Published Aug 28, 2007
freedom22
62 Posts
I am preparing for NCLEX and have completed almost 2000 questions already. I think I have gotten almost every "select all that apply" question wrong. Either I select too many or too few.
Please share your tips that you used to anser these questions to pass NCLEX.
Thanks!
cardiacRN2006, ADN, RN
4,106 Posts
In the same way you answer all the questions. You read the answer, decide if it's right or wrong using the same techniques that you've learned for all the other questions.
I think I only had 1 or 2 of those on NCLEX.
Ive been doing these questions the same way I do regular multiple choice questions but am getting all of them wrong.
Any other tips???
thanks
llg, PhD, RN
13,469 Posts
Ive been doing these questions the same way I do regular multiple choice questions but am getting all of them wrong.Any other tips???thanks
Ahhh... there's your problem. They are NOT multiple choice problems. They are actually a series of True/False questions. Treat each possible answer as a separate question. Look at the first possible answer and ask yourself, "Is that correct or not?" and answer that question. Then look at the next possible answer and do the same thing. etc. etc. etc.

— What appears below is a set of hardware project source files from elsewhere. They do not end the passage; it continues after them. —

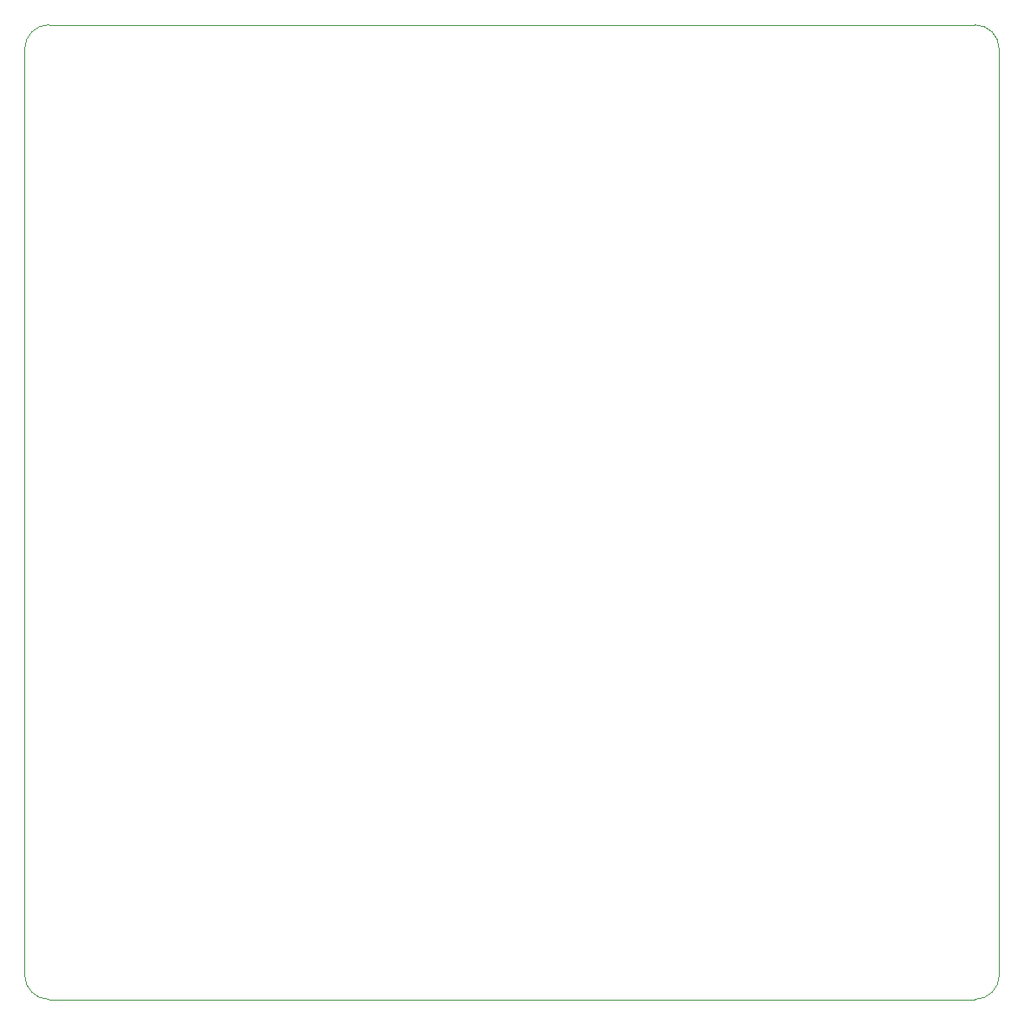
<source format=gm1>
G04 #@! TF.GenerationSoftware,KiCad,Pcbnew,(5.1.4)-1*
G04 #@! TF.CreationDate,2021-11-11T00:11:55+01:00*
G04 #@! TF.ProjectId,mini-ten-key-plus,6d696e69-2d74-4656-9e2d-6b65792d706c,rev?*
G04 #@! TF.SameCoordinates,Original*
G04 #@! TF.FileFunction,Profile,NP*
%FSLAX46Y46*%
G04 Gerber Fmt 4.6, Leading zero omitted, Abs format (unit mm)*
G04 Created by KiCad (PCBNEW (5.1.4)-1) date 2021-11-11 00:11:55*
%MOMM*%
%LPD*%
G04 APERTURE LIST*
%ADD10C,0.050000*%
G04 APERTURE END LIST*
D10*
X188118750Y-71437500D02*
X188118750Y-161925000D01*
X280987500Y-69056250D02*
X190500000Y-69056250D01*
X283368750Y-161925000D02*
X283368750Y-71437500D01*
X190500000Y-164306250D02*
X280987500Y-164306250D01*
X190500000Y-164306250D02*
G75*
G02X188118750Y-161925000I0J2381250D01*
G01*
X283368750Y-161925000D02*
G75*
G02X280987500Y-164306250I-2381250J0D01*
G01*
X280987500Y-69056250D02*
G75*
G02X283368750Y-71437500I0J-2381250D01*
G01*
X188118750Y-71437500D02*
G75*
G02X190500000Y-69056250I2381250J0D01*
G01*
M02*

</source>
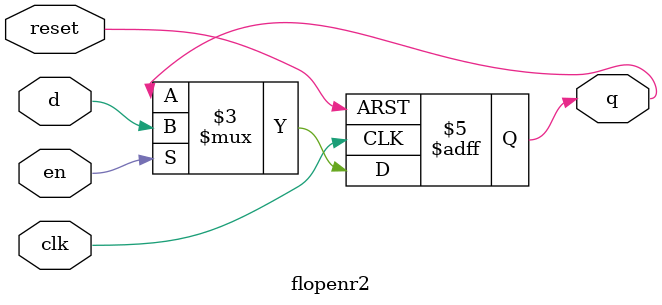
<source format=sv>
module flopenr2(input logic en,
			input logic d,
			input logic clk,
			input logic reset,
			output logic q);
 
 // asynchronous reset
 always_ff @(posedge clk, posedge reset) begin
	if (reset) q <= 1'b0;
	else if (en) q = d;
 end
endmodule

</source>
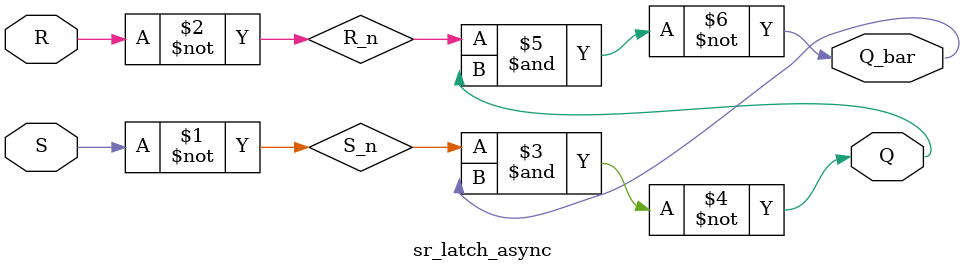
<source format=v>
module sr_latch_async (
    input  wire S,
    input  wire R,
    output wire Q,
    output wire Q_bar
);
    wire S_n;
    wire R_n;

    // Convert active-high S/R into active-low inputs for NAND latch
    assign S_n = ~S;
    assign R_n = ~R;

    // Cross-coupled NAND gate implementation
    nand (Q,     S_n, Q_bar);
    nand (Q_bar, R_n, Q);

endmodule

</source>
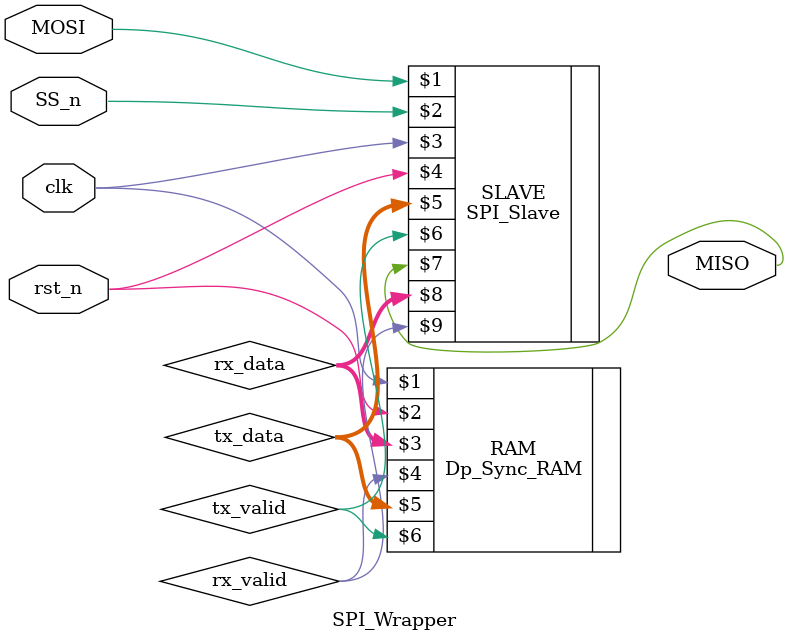
<source format=v>
module SPI_Wrapper(MOSI, SS_n, clk, rst_n, MISO);
	input MOSI, SS_n, clk, rst_n;
	output MISO;


	wire rx_valid, tx_valid;
	wire [9:0] rx_data;
	wire [7:0] tx_data;

	SPI_Slave SLAVE(MOSI, SS_n, clk, rst_n, tx_data, tx_valid, MISO, rx_data, rx_valid);
	Dp_Sync_RAM RAM(clk, rst_n, rx_data, rx_valid, tx_data, tx_valid);

endmodule

</source>
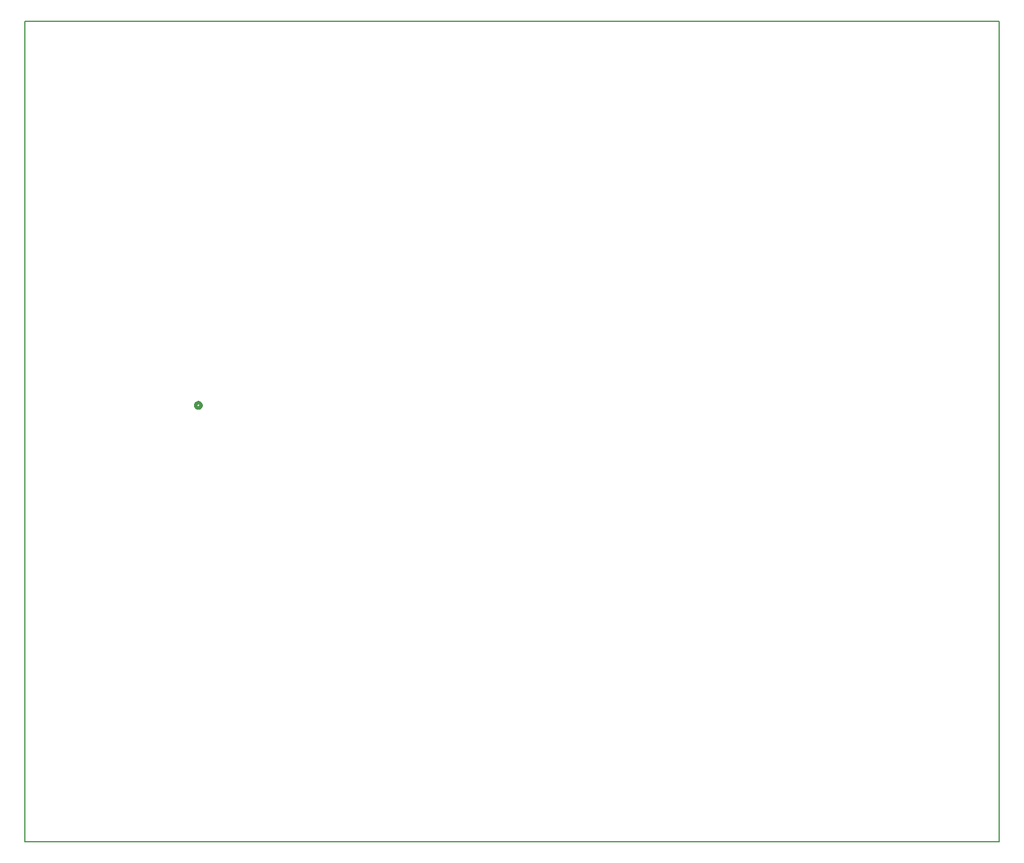
<source format=gbr>
G04 PROTEUS GERBER X2 FILE*
%TF.GenerationSoftware,Labcenter,Proteus,8.9-SP0-Build27865*%
%TF.CreationDate,2020-09-22T21:26:54+00:00*%
%TF.FileFunction,Legend,Bot*%
%TF.FilePolarity,Positive*%
%TF.Part,Single*%
%TF.SameCoordinates,{f185f003-b8c0-4bff-ac61-c446508f75ad}*%
%FSLAX45Y45*%
%MOMM*%
G01*
%TA.AperFunction,Profile*%
%ADD37C,0.203200*%
%TA.AperFunction,Material*%
%ADD44C,0.508000*%
%ADD43C,0.203200*%
%TD.AperFunction*%
D37*
X-9980000Y-2290000D02*
X+3960000Y-2290000D01*
X+3960000Y+9460000D01*
X-9980000Y+9460000D01*
X-9980000Y-2290000D01*
D44*
X-7461400Y+3960000D02*
X-7461531Y+3963158D01*
X-7462597Y+3969476D01*
X-7464828Y+3975794D01*
X-7468473Y+3982112D01*
X-7474048Y+3988351D01*
X-7480366Y+3992947D01*
X-7486684Y+3995880D01*
X-7493002Y+3997542D01*
X-7499320Y+3998100D01*
X-7499500Y+3998100D01*
X-7537600Y+3960000D02*
X-7537469Y+3963158D01*
X-7536403Y+3969476D01*
X-7534172Y+3975794D01*
X-7530527Y+3982112D01*
X-7524952Y+3988351D01*
X-7518634Y+3992947D01*
X-7512316Y+3995880D01*
X-7505998Y+3997542D01*
X-7499680Y+3998100D01*
X-7499500Y+3998100D01*
X-7537600Y+3960000D02*
X-7537469Y+3956842D01*
X-7536403Y+3950524D01*
X-7534172Y+3944206D01*
X-7530527Y+3937888D01*
X-7524952Y+3931649D01*
X-7518634Y+3927053D01*
X-7512316Y+3924120D01*
X-7505998Y+3922458D01*
X-7499680Y+3921900D01*
X-7499500Y+3921900D01*
X-7461400Y+3960000D02*
X-7461531Y+3956842D01*
X-7462597Y+3950524D01*
X-7464828Y+3944206D01*
X-7468473Y+3937888D01*
X-7474048Y+3931649D01*
X-7480366Y+3927053D01*
X-7486684Y+3924120D01*
X-7493002Y+3922458D01*
X-7499320Y+3921900D01*
X-7499500Y+3921900D01*
D43*
X-9980000Y-2290000D02*
X+3960000Y-2290000D01*
X+3960000Y+9460000D01*
X-9980000Y+9460000D01*
X-9980000Y-2290000D01*
M02*

</source>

Trying to consider them together and/or look for the "best" answer among the choices only gets you into trouble. The possible answers are not connected. The correctness or incorrectness of possible answer A does not in any way relate to whether or B is also correct. It's not about which is the "best" answer or about how the answers compare to each other. Each is a totally separate question. Is that item correct or incorrect? It's just that you don't get credit for the question unless you answer all parts of it correctly.
I hope that helps.
pagandeva2000, LPN
7,984 Posts
Ahhh... there's your problem. They are NOT multiple choice problems. They are actually a series of True/False questions. Treat each possible answer as a separate question. Look at the first possible answer and ask yourself, "Is that correct or not?" and answer that question. Then look at the next possible answer and do the same thing. etc. etc. etc. Trying to consider them together and/or look for the "best" answer among the choices only gets you into trouble. The possible answers are not connected. The correctness or incorrectness of possible answer A does not in any way relate to whether or B is also correct. It's not about which is the "best" answer or about how the answers compare to each other. Each is a totally separate question. Is that item correct or incorrect? It's just that you don't get credit for the question unless you answer all parts of it correctly.I hope that helps.
You gave THE BEST way to look at those type of questions. What I did when I got them was to look at 4 choices at a time, consider each one and then move to the next ones. I guess that something went right for me to pass NCLEX with minimal questions, but seeing it the wonderful way you illustrated this would have calmed me down because I had about 7 or 8 of them in a row.